CzechToll
- Company type: Private Limited company
- Headquarters: Prague, Czech Republic
- Revenue: 999,561,000 Czech koruna (2021)
- Operating income: 136,954,000 Czech koruna (2021)
- Net income: 110,046,000 Czech koruna (2021)
- Total assets: 2,360,503,000 Czech koruna (2021)
- Owner: PPF Group
- Number of employees: 52 (2021)
- Website: czechtoll.cz

= CzechToll =

Electronic toll collection co

CzechToll s.r.o. is a company that won a contract to provide toll collection on roads in the Czech Republic.

==History==
CzechToll is a Czech private limited company, part of the PPF Group, with PPF a.s. holding 100% of its shares. CzechToll has been declared the winner of the tender to implement and operate a system for electronic toll collection in the Czech Republic from 2020 to 2030, alongside the Slovak company SkyToll a.s.

The Czech Transport Ministry’s tender was won by the consortium with a bid of CZK 10.7 billion. CzechToll's bid was CZK 2.7 billion less than the second most favoured bid from Kapsch, which has been operating the toll system in the Czech Republic since 2006. After signing the relevant agreements, CzechToll will be the electronic toll collection system operator in the Czech Republic. SkyToll is the guarantor for the construction and operation of the system within the consortium, and CzechToll has the role of strategic partner, which includes funding the project.

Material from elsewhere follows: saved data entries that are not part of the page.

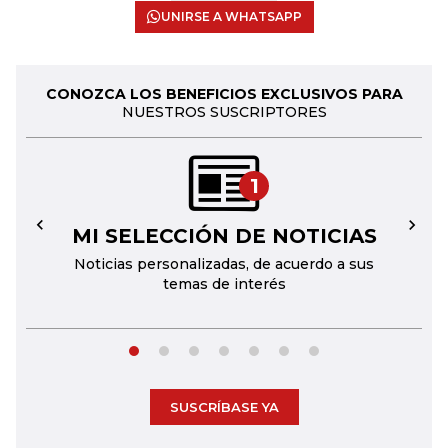
UNIRSE A WHATSAPP
CONOZCA LOS BENEFICIOS EXCLUSIVOS PARA
NUESTROS SUSCRIPTORES
1
MI SELECCIÓN DE NOTICIAS
←
→
Noticias personalizadas, de acuerdo a sus
temas de interés
SUSCRÍBASE YA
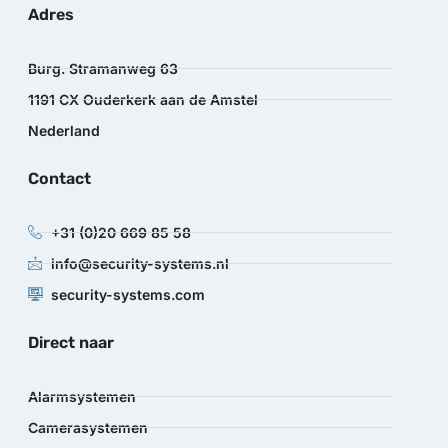
Adres
Burg. Stramanweg 63
1191 CX Ouderkerk aan de Amstel
Nederland
Contact
+31 (0)20 669 85 58
info@security-systems.nl
security-systems.com
Direct naar
Alarmsystemen
Camerasystemen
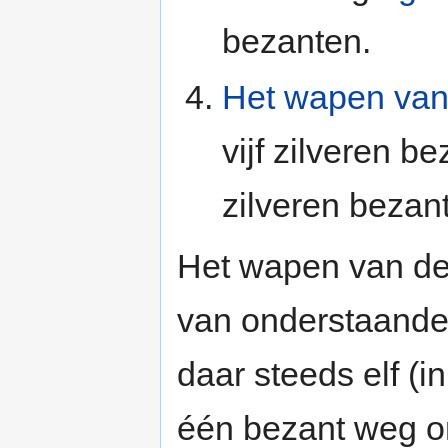
bezanten.
Het wapen van
vijf zilveren 
zilveren bezant
Het wapen van de
van onderstaande
daar steeds elf (
één bezant weg on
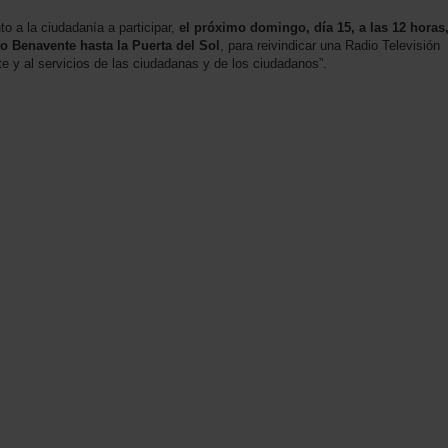
o a la ciudadanía a participar,
el próximo domingo, día 15, a las 12 horas
o Benavente hasta la Puerta del Sol
, para reivindicar una Radio Televisión
nte y al servicios de las ciudadanas y de los ciudadanos”.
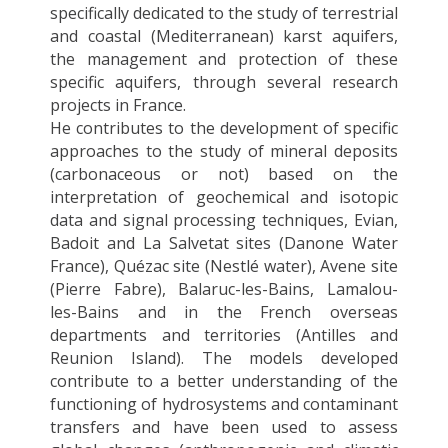
specifically dedicated to the study of terrestrial
and coastal (Mediterranean) karst aquifers,
the management and protection of these
specific aquifers, through several research
projects in France.
He contributes to the development of specific
approaches to the study of mineral deposits
(carbonaceous or not) based on the
interpretation of geochemical and isotopic
data and signal processing techniques, Evian,
Badoit and La Salvetat sites (Danone Water
France), Quézac site (Nestlé water), Avene site
(Pierre Fabre), Balaruc-les-Bains, Lamalou-
les-Bains and in the French overseas
departments and territories (Antilles and
Reunion Island). The models developed
contribute to a better understanding of the
functioning of hydrosystems and contaminant
transfers and have been used to assess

For PPF Group, the participation in the Czech electronic toll tender process was a strategic decision. This is borne out by success so far in a similar tender in Germany, where PPF, with SkyToll as a subcontractor responsible for technical aspects of the project, is now among the finalists bidding to collect tolls on 53,000 kilometres of roads and motorways.